[ТЕКСТ]
*****

Критика исторического разума: предмет и метод истории

Важнейшая область интересов Дильтея — это история, и в качестве особой науки, и как специфический способ человеческого бытия. Оба эти аспекта во второй половине столетия были весьма актуальны.

История в качестве особой науки (т.е. чего-то иного, нежели свод летописей и сказаний) только еще формировалась, причем в атмосфере общей оппозиции гегельянству.

К тому же в условиях глубоких социально-политических преобразований историзм стал чуть ли не само собой разумеющейся мировоззренческой установкой еще и во времена господства гегелевской философии: что такое диалектика как не универсальное учение о всеобщем развитии? Что такое феноменология духа, как не философская концепция развития?

Однако гегелевская концепция истории была отнюдь не самостоятельной, отделившейся от философии, наукой — она была именно философией истории. И в этом качестве она была объективно-идеалистической концепцией исторического развития культуры, понятого как инобытие Абсолютного духа.

Профессиональные историки, подобно естествоиспытателям этого времени, стремились освободить свой предмет от метафизики, произведя соответствующую переоценку ценностей, т.е. предлагая «отбросить» метафизического Духа как ненужную подпорку истории, обратиться к реальной жизни людей и рассматривать именно конкретику исторического процесса, исторические факты, в качестве базиса исторического научного знания.

Совершенно естественно, что у историков получили влияние представления, аналогичные установкам позитивизма в естествознании: аналогом естественно-научных «наблюдательных фактов» здесь предстали исторические сведения о жизни людей, т.е. тексты, в которых сообщается о конкретных исторических событиях.

*****

[СОХРАНЁННЫЕ ДАННЫЕ]
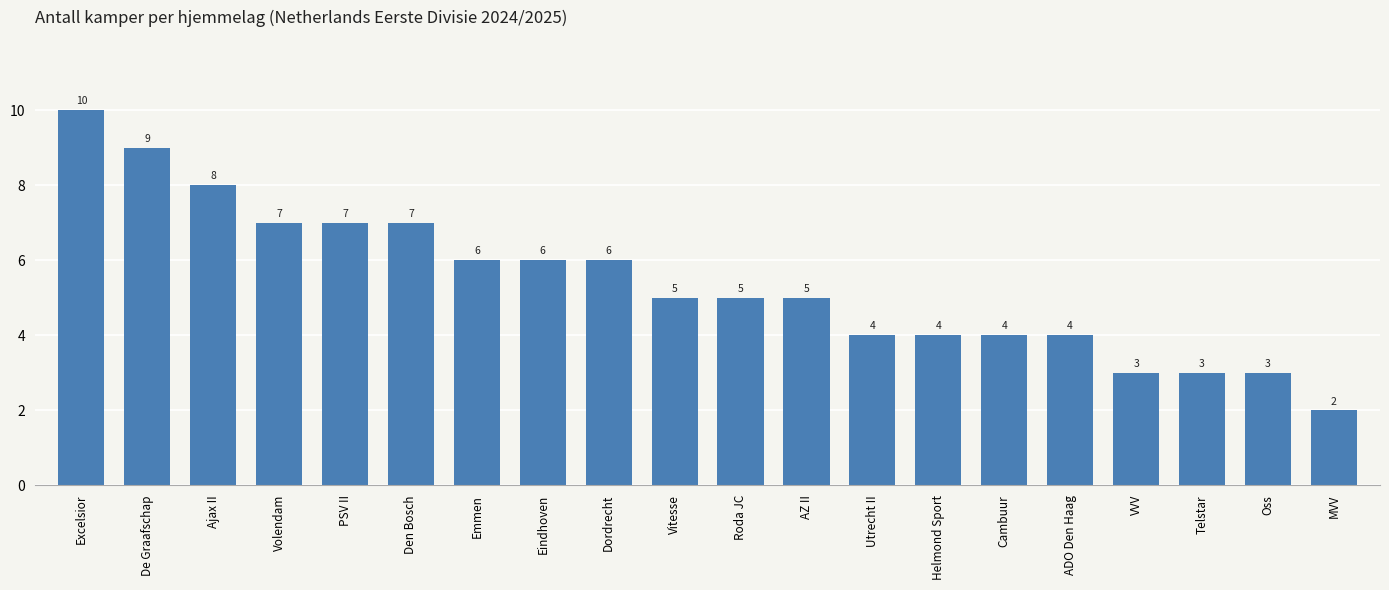

What position from the left is ADO Den Haag?

16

*****

[ЗАДАНИЕ A]
Обнови фрагмент текста об истории как науке, начиная со слов «История в качестве» и заканчивая словами «философская концепция развития?»: замени «историзм» на «историцизм».
[ЗАДАНИЕ B]
Пожалуйста, ответь по тексту об истории как науке: в какой атмосфере формировалась история в качестве особой науки?
Эти строки для работы не понадобятся.

[РЕЗУЛЬТАТ A]
История в качестве особой науки (т.е. чего-то иного, нежели свод летописей и сказаний) только еще формировалась, причем в атмосфере общей оппозиции гегельянству.

К тому же в условиях глубоких социально-политических преобразований историцизм стал чуть ли не само собой разумеющейся мировоззренческой установкой еще и во времена господства гегелевской философии: что такое диалектика как не универсальное учение о всеобщем развитии? Что такое феноменология духа, как не философская концепция развития?

[РЕЗУЛЬТАТ B]
В атмосфере общей оппозиции гегельянству.